** MATERIALS PROVIDED follows **

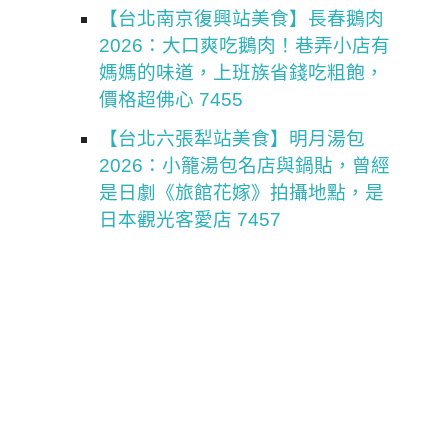
【台北南京復興站美食】長春鵝肉
2026：大口爽吃鵝肉！巷弄小店有
媽媽的味道，上班族省錢吃粗飽，
價格超佛心 7455
【台北六張犁站美食】明月湯包
2026：小籠湯包名店與鍋貼，曾經
是日劇《旅館花嫁》拍攝地點，是
日本觀光客愛店 7457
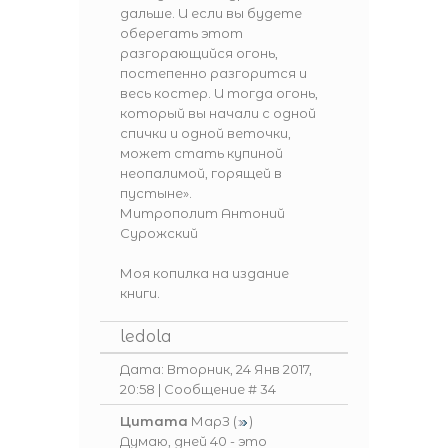
дальше. И если вы будете
оберегать этот
разгорающийся огонь,
постепенно разгорится и
весь костер. И тогда огонь,
который вы начали с одной
спички и одной веточки,
может стать купиной
неопалимой, горящей в
пустыне».
Митрополит Антоний
Сурожский
Моя копилка на издание
книги.
ledola
Дата: Вторник, 24 Янв 2017,
20:58 | Сообщение #
34
Цитата
МарЗ
(
)
Думаю, дней 40 - это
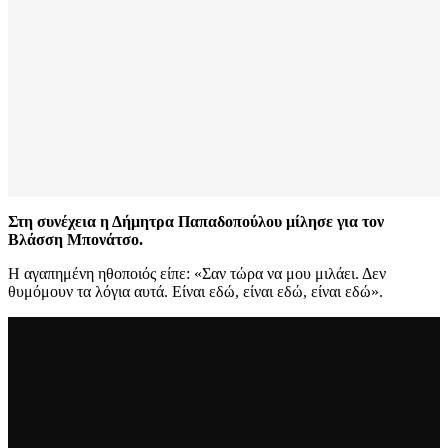
Στη συνέχεια η Δήμητρα Παπαδοπούλου μίλησε για τον
Βλάσση Μπονάτσο.
Η αγαπημένη ηθοποιός είπε: «Σαν τώρα να μου μιλάει. Δεν
θυμόμουν τα λόγια αυτά. Είναι εδώ, είναι εδώ, είναι εδώ».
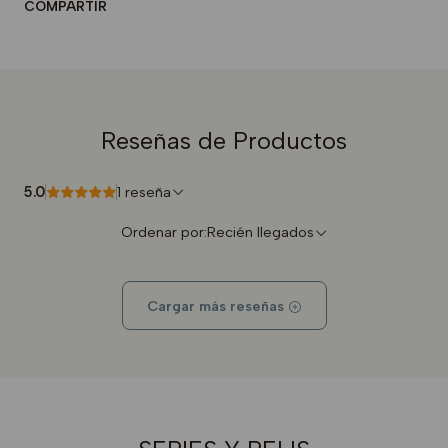
COMPARTIR
Reseñas de Productos
5.0
1 reseña
Ordenar por:
Recién llegados
Cargar más reseñas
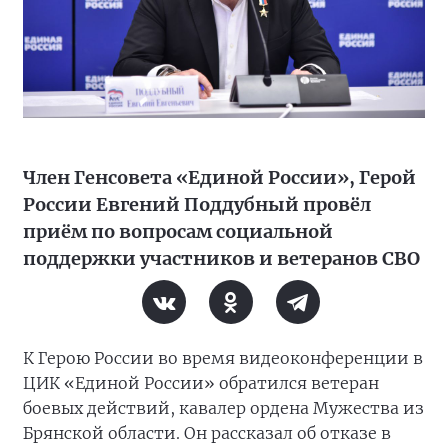
Член Генсовета «Единой России», Герой
России Евгений Поддубный провёл
приём по вопросам социальной
поддержки участников и ветеранов СВО
К Герою России во время видеоконференции в
ЦИК «Единой России» обратился ветеран
боевых действий, кавалер ордена Мужества из
Брянской области. Он рассказал об отказе в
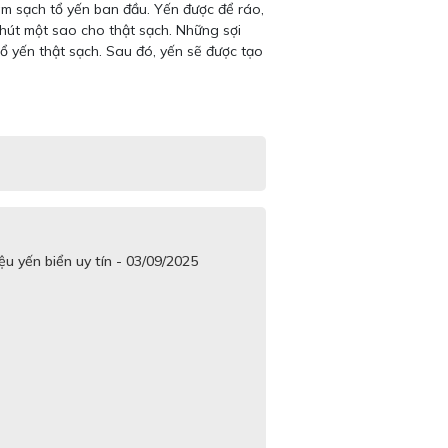
àm sạch tổ yến ban đầu. Yến được để ráo,
 chút một sao cho thật sạch. Những sợi
tổ yến thật sạch. Sau đó, yến sẽ được tạo
u yến biển uy tín - 03/09/2025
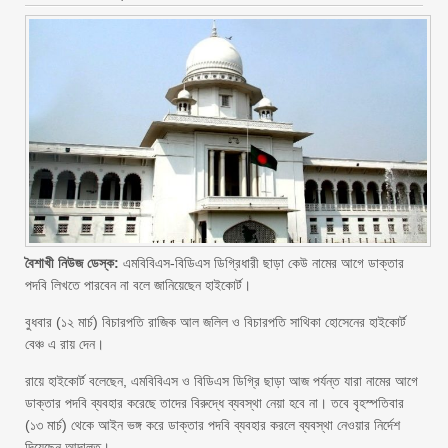
বৈশাখী নিউজ ডেস্ক:
এমবিবিএস-বিডিএস ডিগ্রিধারী ছাড়া কেউ নামের আগে ডাক্তার
পদবি লিখতে পারবেন না বলে জানিয়েছেন হাইকোর্ট।
বুধবার (১২ মার্চ) বিচারপতি রাজিক আল জলিল ও বিচারপতি সাথিকা হোসেনের হাইকোর্ট
বেঞ্চ এ রায় দেন।
রায়ে হাইকোর্ট বলেছেন, এমবিবিএস ও বিডিএস ডিগ্রি ছাড়া আজ পর্যন্ত যারা নামের আগে
ডাক্তার পদবি ব্যবহার করেছে তাদের বিরুদ্ধে ব্যবস্থা নেয়া হবে না। তবে বৃহস্পতিবার
(১৩ মার্চ) থেকে আইন ভঙ্গ করে ডাক্তার পদবি ব্যবহার করলে ব্যবস্থা নেওয়ার নির্দেশ
দিয়েছেন আদালত।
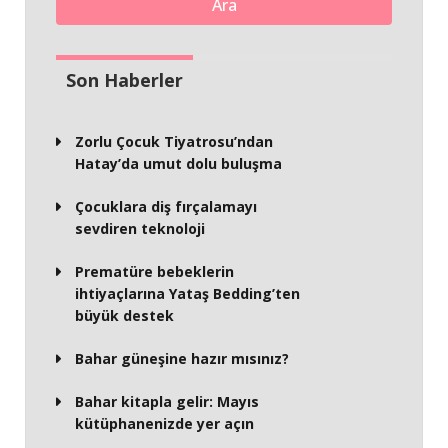
Ara
Son Haberler
Zorlu Çocuk Tiyatrosu’ndan
Hatay’da umut dolu buluşma
Çocuklara diş fırçalamayı
sevdiren teknoloji
Prematüre bebeklerin
ihtiyaçlarına Yataş Bedding’ten
büyük destek
Bahar güneşine hazır mısınız?
Bahar kitapla gelir: Mayıs
kütüphanenizde yer açın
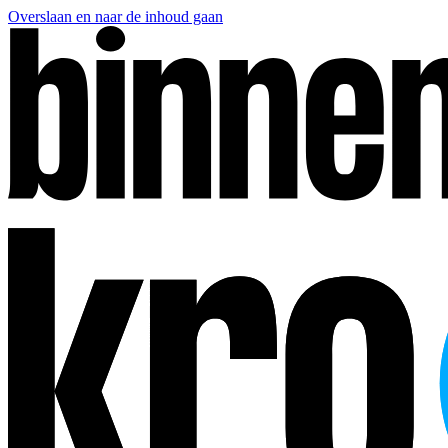
Overslaan en naar de inhoud gaan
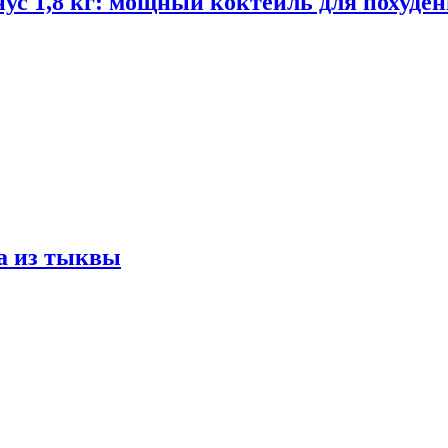
ус 1,8 кг: мощный коктейль для похуде
а из тыквы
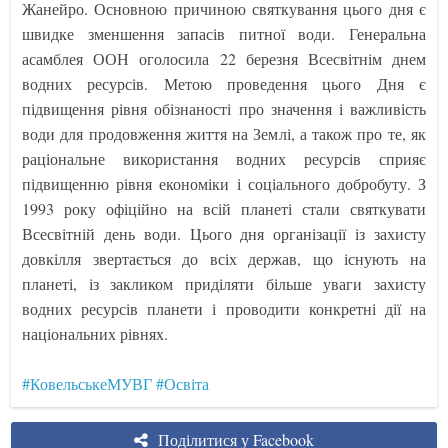
Жанейро. Основною причиною святкування цього дня є
швидке зменшення запасів питної води. Генеральна
асамблея ООН оголосила 22 березня Всесвітнім днем
водних ресурсів. Метою проведення цього Дня є
підвищення рівня обізнаності про значення і важливість
води для продовження життя на Землі, а також про те, як
раціональне використання водних ресурсів сприяє
підвищенню рівня економіки і соціального добробуту. З
1993 року офіційно на всій планеті стали святкувати
Всесвітній день води. Цього дня організації із захисту
довкілля звертається до всіх держав, що існують на
планеті, із закликом приділяти більше уваги захисту
водних ресурсів планети і проводити конкретні дії на
національних рівнях.
#КовельськеМУВГ
#Освіта
Поділитися у Facebook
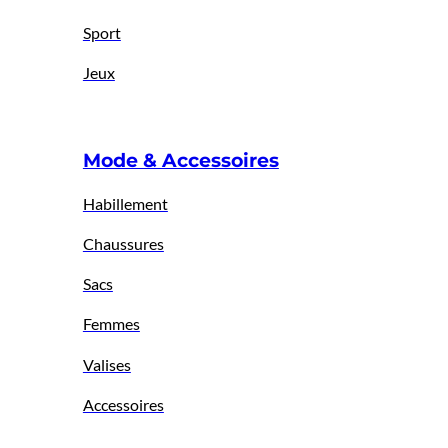
Sport
Jeux
Mode & Accessoires
Habillement
Chaussures
Sacs
Femmes
Valises
Accessoires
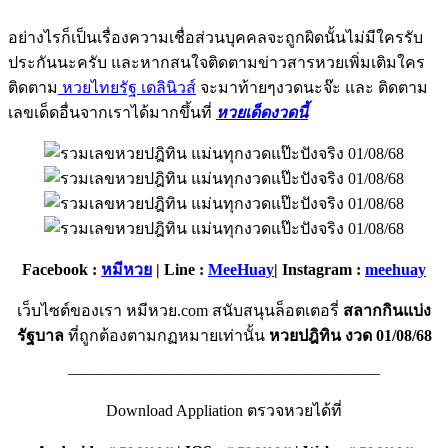
อย่างไรก็เป็นเรื่องความเชื่อส่วนบุคคลจะถูกผิดนั้นไม่มีใครรับ
ประกันนะครับ และหากสนใจติดตามข่าวสารหวยเพิ่มเติมใคร
ติดตาม
หวยไทยรัฐ เดลินิวส์
จะมาท้ายๆงวดนะจ๊ะ และ ติดตาม
เลขเด็ดอื่นจากเราได้มากขึ้นที่
หวยเด็ดงวดนี้
Facebook :
หมีหวย
| Line :
MeeHuay
| Instagram :
meehuay
เว็บไซต์ของเรา หมีหวย.com สนับสนุนล็อตเตอรี่
สลากกินแบ่ง
รัฐบาล
ที่ถูกต้องตามกฏหมายเท่านั้น
หวยปฎิทิน งวด 01/08/68
———————————————————–
Download Appliation ตรวจหวยได้ที่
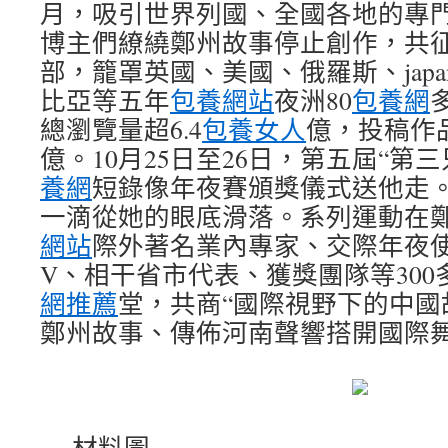
月，吸引世界列國、全國各地的專
博主們繚繞鄭州故事停止創作，共征集
部，籠罩英國、美國、俄羅斯、japa
比亞等五年
包養網站
夜洲80
包養網
總瀏覽量超6.4
包養女人
億，投稿作品
億。10月25日至26日，第五屆“第
養網
短錄像年夜賽頒獎儀式送他走
一滴從她的眼底滑落。系列運動在
網站
際外著名業內專家、交際年夜使參贊
V、相干省市代表、獲獎團隊等30
網推薦
堂，共商“國際視野下的中國
鄭州故事、傳佈河南聲響搭開國際
材料圖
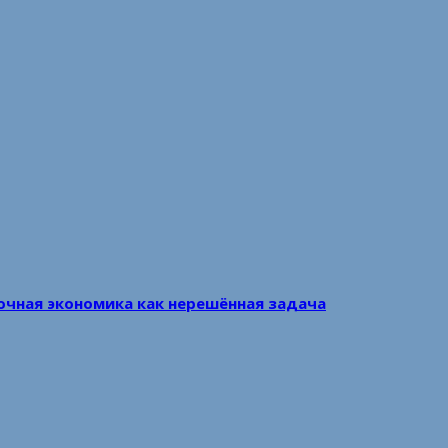
очная экономика как нерешённая задача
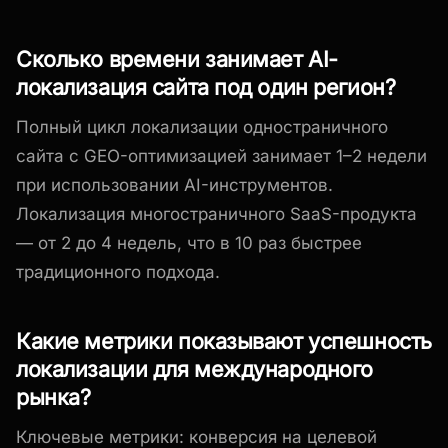
Сколько времени занимает AI-
локализация сайта под один регион?
Полный цикл локализации одностраничного
сайта с GEO-оптимизацией занимает 1–2 недели
при использовании AI-инструментов.
Локализация многостраничного SaaS-продукта
— от 2 до 4 недель, что в 10 раз быстрее
традиционного подхода.
Какие метрики показывают успешность
локализации для международного
рынка?
Ключевые метрики: конверсия на целевой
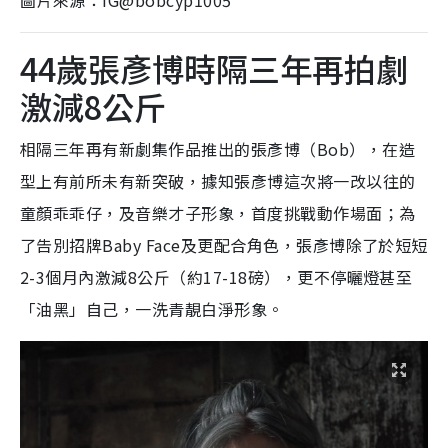
44歲張彥博時隔三年再拍劇
激減8公斤
相隔三年再有新劇集作品推出的張彥博（Bob），在造
型上有前所未有新突破，據知張彥博這次將一改以往的
童顏乖乖仔，及音樂才子形象，首度挑戰動作場面；為
了告別招牌Baby Face及更配合角色，張彥博除了於短短
2-3個月內激減8公斤（約17-18磅），更不停曬燈甚至
「油黑」自己，一洗青靚白淨形象。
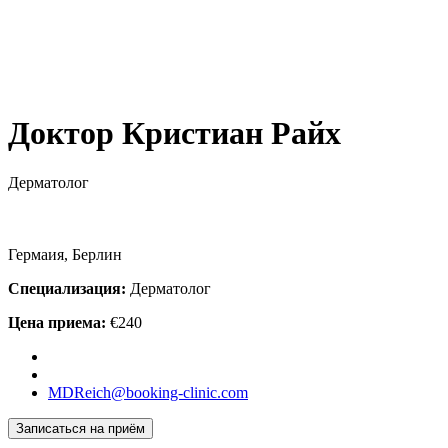
Доктор Кристиан Райх
Дерматолог
Гермаия, Берлин
Специализация:
Дерматолог
Цена приема:
€240
MDReich@booking-clinic.com
Записаться на приём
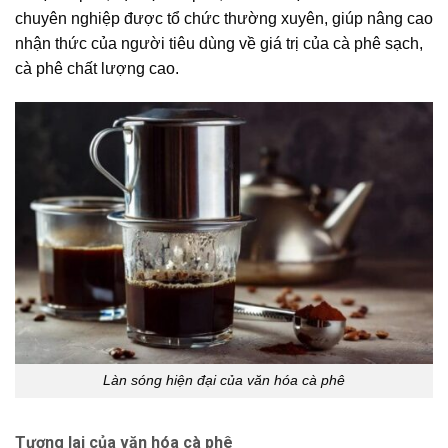
chuyên nghiệp được tổ chức thường xuyên, giúp nâng cao
nhận thức của người tiêu dùng về giá trị của cà phê sạch,
cà phê chất lượng cao.
Làn sóng hiện đại của văn hóa cà phê
Tương lai của văn hóa cà phê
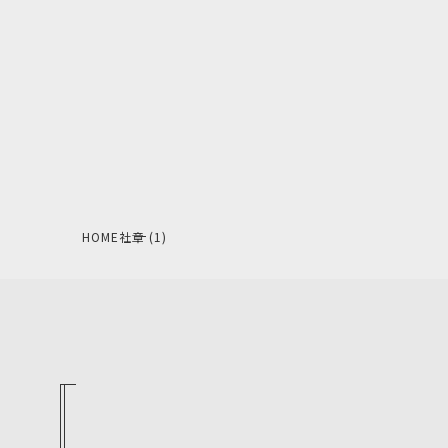
HOME
社章 (1)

** End of MATERIALS PROVIDED **

When copying from the data above, print only the lines from the line containing "Η αγαπημένη ηθοποιός" to the line containing "боевых действий, кавалер ордена Мужества из", exactly, and leave the pictures out.

Η αγαπημένη ηθοποιός είπε: «Σαν τώρα να μου μιλάει. Δεν
θυμόμουν τα λόγια αυτά. Είναι εδώ, είναι εδώ, είναι εδώ».
COMPARTIR
Reseñas de Productos
5.0
1 reseña
Ordenar por:
Recién llegados
Cargar más reseñas
Член Генсовета «Единой России», Герой
России Евгений Поддубный провёл
приём по вопросам социальной
поддержки участников и ветеранов СВО
К Герою России во время видеоконференции в
ЦИК «Единой России» обратился ветеран
боевых действий, кавалер ордена Мужества из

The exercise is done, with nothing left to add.